As opposing views on standards for electric air taxi charging infrastructure have recently burst into public view, autonomous aircraft developer Wisk Aero finds both cases compelling.
“We’re not in either camp right now, to be honest,” chief executive Brian Yutko tells FlightGlobal on 4 December.
The aircraft manufactured during Wisk’s upcoming pilot production run will be compatible with the combined charging system (CCS) favoured by Archer Aviation and Beta Technologies, the latter of which is rolling out a network of charging stations on the USA’s East Coast.
However, the company has also “designed systems that are a lot like what Joby has presented”, Yutko says, referring to fellow California start-up Joby Aviation’s proposed aviation-specific charging system.

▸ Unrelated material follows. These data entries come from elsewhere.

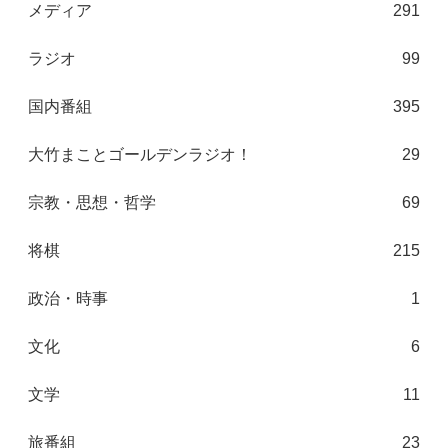
メディア
291
ラジオ
99
国内番組
395
大竹まことゴールデンラジオ！
29
宗教・思想・哲学
69
将棋
215
政治・時事
1
文化
6
文学
11
旅番組
23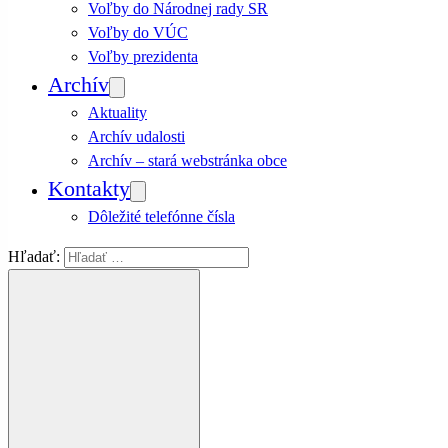
Voľby do Národnej rady SR
Voľby do VÚC
Voľby prezidenta
Archív
Aktuality
Archív udalosti
Archív – stará webstránka obce
Kontakty
Dôležité telefónne čísla
Hľadať:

Wisk has not finalised the system it will use for its eventual production aircraft, which is on track to fly passengers before the end of this decade.
“There are pros and cons to both approaches,” Yutko says. ”We see a lot of merit in both of them. Joby has a really interesting system because it’s designed for the aviation use case. It’s designed thoughtfully from the ground up and has integrated cooling and data transfer and other things in one plug.”

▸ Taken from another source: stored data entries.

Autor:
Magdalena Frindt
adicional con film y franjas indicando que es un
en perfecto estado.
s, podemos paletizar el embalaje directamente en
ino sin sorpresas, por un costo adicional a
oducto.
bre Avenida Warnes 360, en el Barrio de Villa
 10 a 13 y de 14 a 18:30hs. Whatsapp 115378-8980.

“The CCS has the benefit of having been the standard that’s existed for 10 years for the automotive industry,” he continues. “It doesn’t have integrated cooling or heat paths to push cooling, and it’s also generally being overtaken by the NACS standard.”
Indeed, major automotive makers such as Ford, General Motors and Rivian have in recent months switched to Tesla’s North American Charging Standard, citing greater access to electric vehicle charging infrastructure.
Yutko maintains that Wisk would look at the issue “in a really sober way”, acknowledging that the company must decide soon as it advances plans for full-scale production.